Rather than creating heavyweight, resource-hungry, isolated clusters over and over again, companies can now launch lightweight, fast vclusters that are backed by a single Kubernetes cluster, which consolidates workloads, allows for resource sharing, and ultimately saves a lot of infrastructure cost.
“vcluster is the first actually working virtualization technology for Kubernetes,” said Fabian Kramm, CTO of Loft Labs.
“There are other similar solutions being developed, however, vcluster is the only one that is already being used in production by a variety of companies.
“We have decided to open-source it because the demand for a standalone vcluster technology is huge and there needs to be an open-source and freely available solution.”
With Loft, any Kubernetes cluster becomes a self-service platform where engineers can create namespaces and virtual clusters whenever they need them.
At the same time, Loft’s sleep mode and cluster sharing technologies help eliminate idle workloads and save cloud computing costs.
“There is a large demand for Kubernetes virtualization.
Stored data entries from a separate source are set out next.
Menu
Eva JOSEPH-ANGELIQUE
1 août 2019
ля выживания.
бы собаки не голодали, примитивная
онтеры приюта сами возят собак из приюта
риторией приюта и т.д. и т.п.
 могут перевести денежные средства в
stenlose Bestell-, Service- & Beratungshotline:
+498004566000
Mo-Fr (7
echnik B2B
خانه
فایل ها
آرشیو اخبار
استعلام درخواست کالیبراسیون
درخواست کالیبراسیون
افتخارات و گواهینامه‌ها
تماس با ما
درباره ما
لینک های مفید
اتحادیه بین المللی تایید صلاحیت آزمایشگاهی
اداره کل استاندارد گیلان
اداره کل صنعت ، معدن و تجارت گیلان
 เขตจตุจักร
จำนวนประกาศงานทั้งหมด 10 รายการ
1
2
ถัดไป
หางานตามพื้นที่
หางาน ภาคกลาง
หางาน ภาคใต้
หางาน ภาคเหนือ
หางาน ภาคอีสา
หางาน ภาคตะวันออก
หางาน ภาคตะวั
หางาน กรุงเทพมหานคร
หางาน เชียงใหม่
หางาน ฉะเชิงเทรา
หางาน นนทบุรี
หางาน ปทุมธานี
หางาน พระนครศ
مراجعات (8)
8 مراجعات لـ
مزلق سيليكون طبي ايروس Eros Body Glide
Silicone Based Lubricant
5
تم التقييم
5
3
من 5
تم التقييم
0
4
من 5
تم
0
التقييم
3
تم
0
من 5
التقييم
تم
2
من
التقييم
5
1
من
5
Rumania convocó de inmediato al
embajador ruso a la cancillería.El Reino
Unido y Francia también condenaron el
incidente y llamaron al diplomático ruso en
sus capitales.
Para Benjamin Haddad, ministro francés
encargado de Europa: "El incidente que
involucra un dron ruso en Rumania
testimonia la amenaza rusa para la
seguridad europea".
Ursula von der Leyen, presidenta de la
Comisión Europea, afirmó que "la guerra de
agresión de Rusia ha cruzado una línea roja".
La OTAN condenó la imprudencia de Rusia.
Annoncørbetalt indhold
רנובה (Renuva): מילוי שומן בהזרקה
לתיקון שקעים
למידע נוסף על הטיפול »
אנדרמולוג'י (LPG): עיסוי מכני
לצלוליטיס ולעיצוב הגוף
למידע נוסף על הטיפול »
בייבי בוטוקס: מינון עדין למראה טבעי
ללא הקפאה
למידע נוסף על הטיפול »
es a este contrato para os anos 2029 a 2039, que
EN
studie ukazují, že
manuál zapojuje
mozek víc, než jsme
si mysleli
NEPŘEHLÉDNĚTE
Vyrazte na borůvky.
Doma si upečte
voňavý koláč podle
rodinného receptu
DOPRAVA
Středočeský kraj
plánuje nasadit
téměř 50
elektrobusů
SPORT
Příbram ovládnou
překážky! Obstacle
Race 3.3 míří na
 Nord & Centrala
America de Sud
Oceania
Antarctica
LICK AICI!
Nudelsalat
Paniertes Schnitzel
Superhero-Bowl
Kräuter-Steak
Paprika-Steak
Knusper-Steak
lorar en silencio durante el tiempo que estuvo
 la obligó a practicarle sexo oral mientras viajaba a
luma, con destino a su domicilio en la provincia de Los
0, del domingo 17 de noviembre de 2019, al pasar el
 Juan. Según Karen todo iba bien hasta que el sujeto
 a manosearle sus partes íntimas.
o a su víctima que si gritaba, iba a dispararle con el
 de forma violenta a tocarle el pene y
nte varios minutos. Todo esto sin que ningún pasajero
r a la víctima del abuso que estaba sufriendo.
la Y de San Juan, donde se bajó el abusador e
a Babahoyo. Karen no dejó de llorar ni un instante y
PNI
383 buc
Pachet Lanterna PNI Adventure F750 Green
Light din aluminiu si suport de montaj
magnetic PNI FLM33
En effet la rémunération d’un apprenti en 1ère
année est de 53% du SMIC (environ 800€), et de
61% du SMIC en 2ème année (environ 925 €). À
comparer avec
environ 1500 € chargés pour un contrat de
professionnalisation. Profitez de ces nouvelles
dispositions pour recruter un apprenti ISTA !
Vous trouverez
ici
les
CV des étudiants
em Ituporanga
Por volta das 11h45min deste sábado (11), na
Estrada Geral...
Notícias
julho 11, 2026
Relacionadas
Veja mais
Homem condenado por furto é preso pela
Apple noted that in their keynote at KubeCon Europe last year,” said Lukas Gentele, CEO of Loft.
“Launching our vcluster technology under the permissive Apache-2.0 license will enable anyone to explore virtual clusters and even contribute to it.
“Currently, there are over 90 companies, including three Fortune 500 enterprises, that have started utilizing our vcluster technology.”
“Virtual clusters for Kubernetes is a game changer that is the equivalent of virtual machine technology in the 1990s that swept in the era of cloud computing,” said Abby Kearns, CTO at Puppet Labs.
“The team at Loft Labs has created a well-architected technology and I see the potential of vclusters to improve developer experience with Kubernetes, something that I have been passionate about for years in my previous role as CEO at Cloud Foundry Foundation.”
Loft is used by platform teams in enterprises to create internal Kubernetes platforms for developing cloud-native software, executing continuous integration/continuous delivery (CI/CD) pipelines, or running artificial intelligence (AI) and machine learning (ML) experiments.
It is also valuable in production use cases, where IT teams use Loft’s virtual clusters to surpass the scalability limits of regular Kubernetes clusters and where companies need to provision full-blown demo environments or securely-isolated instances of their managed software products.